Damian Collins accused Musk’s firm of “leaving it to bots to edit the news” after X announced on Tuesday that it would allow large language models to write community notes to clarify or correct contentious posts, before users approve them for publication. The notes have previously been written by humans.
X said using AI to write factchecking notes — which sit beneath some X posts – “advances the state of the art in improving information quality on the internet.”
Keith Coleman, the vice president of product at X, said human would review AI-generated notes and the note would appear only if people with a variety of viewpoint found it useful.
“We designed this pilot to be AI helping humans, with humans deciding,” he said. “We believe this can deliver both high quality and high trust. Additionally, we published a paper along with the launch of our pilot, co-authored with professors and researchers from MIT, University of Washington, Harvard and Stanford laying out why this combination of AI and humans is such a promising direction.”
Gizmodo reported: Artificial intelligence chatbots are known for regularly offering dubious information and hallucinated details, making them terrible prospects for the role of a fact-checker. And yet, Elon Musk’s X plans to deploy AI agents to help fill in the gaps on the notoriously slow-reacting Community Notes, with the AI generated notes appearing as soon as this month.
The new model will allow developers to submit AI agents to be reviewed by the company, according to a public announcement. The agents will be tested behind the scenes, made to write practice notes to see how they will perform. If they offer useful information, they’ll get the green light to get the approval of the human reviewers on Community Notes, and they still need to be found useful by people with a variety of viewpoints.
Developers submitting their own agents can be powered by an AI model, according to Bloomberg, so users won’t be locked into Grok despite the ties to Musk.
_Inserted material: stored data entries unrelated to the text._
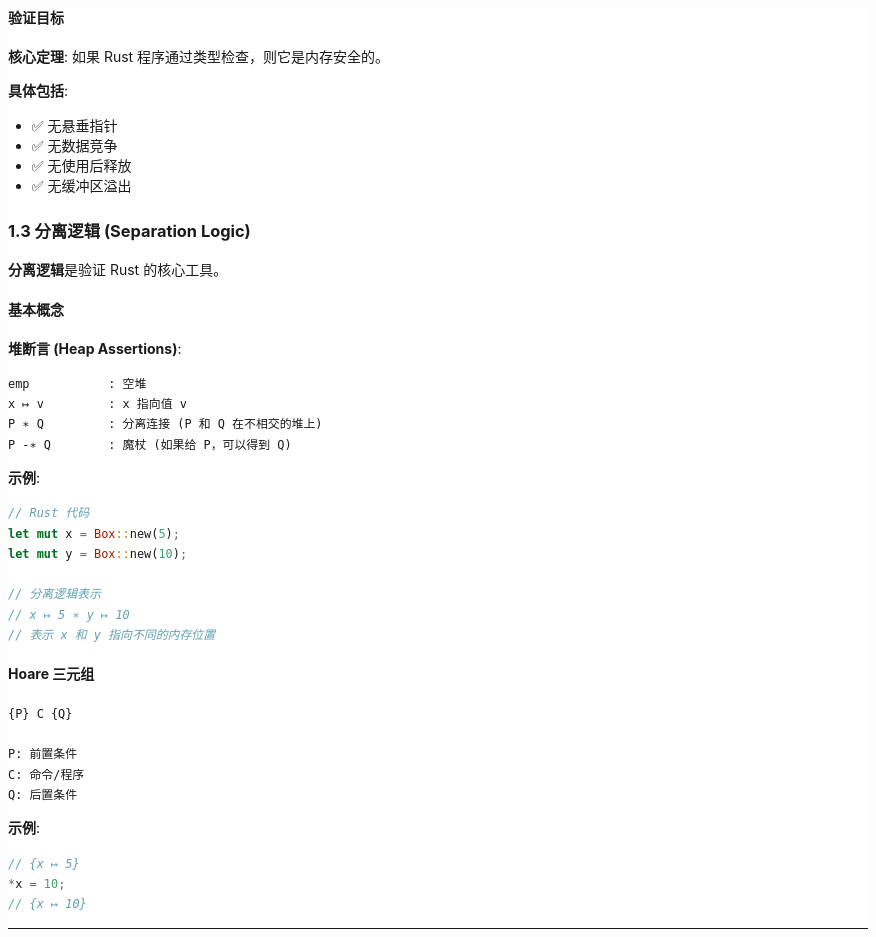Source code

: #### 验证目标

**核心定理**: 如果 Rust 程序通过类型检查，则它是内存安全的。

**具体包括**:

- ✅ 无悬垂指针
- ✅ 无数据竞争
- ✅ 无使用后释放
- ✅ 无缓冲区溢出

### 1.3 分离逻辑 (Separation Logic)

**分离逻辑**是验证 Rust 的核心工具。

#### 基本概念

**堆断言 (Heap Assertions)**:

```text
emp           : 空堆
x ↦ v         : x 指向值 v
P ∗ Q         : 分离连接 (P 和 Q 在不相交的堆上)
P -∗ Q        : 魔杖 (如果给 P，可以得到 Q)
```

**示例**:

```rust
// Rust 代码
let mut x = Box::new(5);
let mut y = Box::new(10);

// 分离逻辑表示
// x ↦ 5 ∗ y ↦ 10
// 表示 x 和 y 指向不同的内存位置
```

#### Hoare 三元组

```text
{P} C {Q}

P: 前置条件
C: 命令/程序
Q: 后置条件
```

**示例**:

```rust
// {x ↦ 5}
*x = 10;
// {x ↦ 10}
```

---
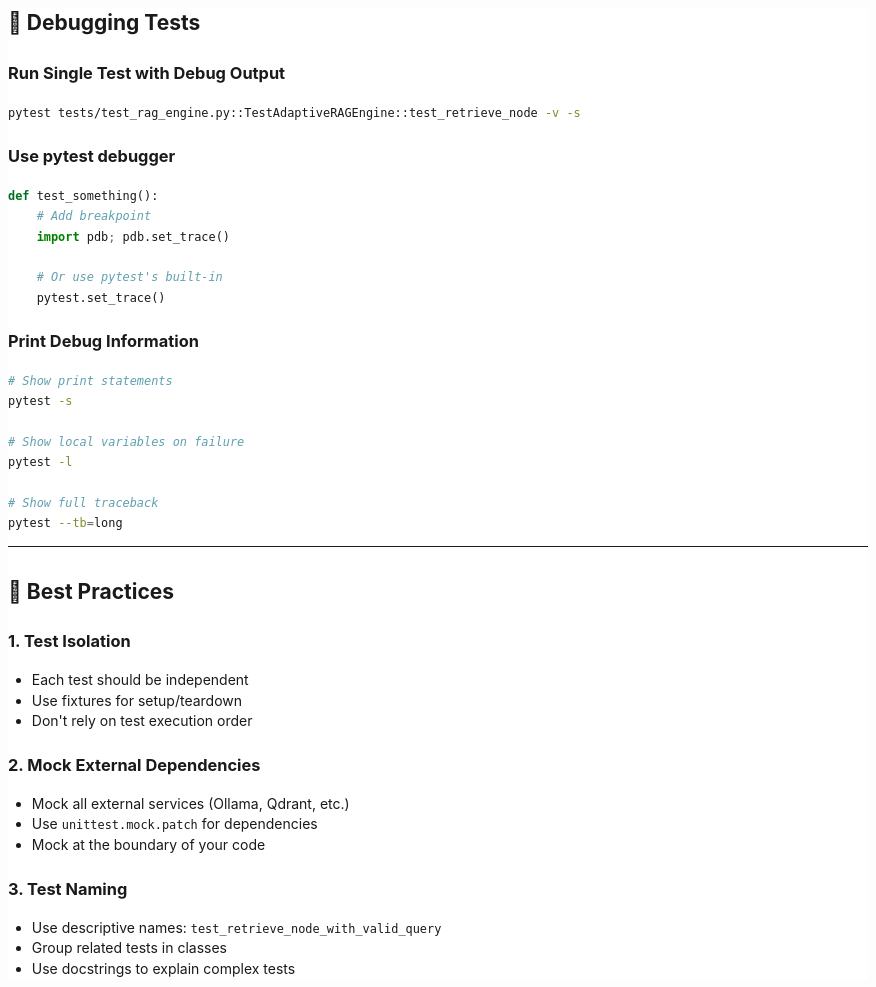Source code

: 
## 🐛 Debugging Tests

### Run Single Test with Debug Output

```bash
pytest tests/test_rag_engine.py::TestAdaptiveRAGEngine::test_retrieve_node -v -s
```

### Use pytest debugger

```python
def test_something():
    # Add breakpoint
    import pdb; pdb.set_trace()
    
    # Or use pytest's built-in
    pytest.set_trace()
```

### Print Debug Information

```bash
# Show print statements
pytest -s

# Show local variables on failure
pytest -l

# Show full traceback
pytest --tb=long
```

---

## 📝 Best Practices

### 1. Test Isolation
- Each test should be independent
- Use fixtures for setup/teardown
- Don't rely on test execution order

### 2. Mock External Dependencies
- Mock all external services (Ollama, Qdrant, etc.)
- Use `unittest.mock.patch` for dependencies
- Mock at the boundary of your code

### 3. Test Naming
- Use descriptive names: `test_retrieve_node_with_valid_query`
- Group related tests in classes
- Use docstrings to explain complex tests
The expectations from the company is that the AI-generated notes will significantly increase the number of notes being published on the platform.
ArsTechnica reported: Elon Musk’s arguably revolutionized social media fact-checking by rolling out “community notes,” which created a system to crowdsource diverse views on whether certain X posts were trustworthy or not.
But now, the platform plans to allow AI to write community notes, and that could potentially ruin whatever X users in the fact-checking system — which X has fully acknowledged.
In an ideal world, X described AI agents that speed up and increase the number of community notes added to incorrect posts, ramping up fact-checking efforts platform wide.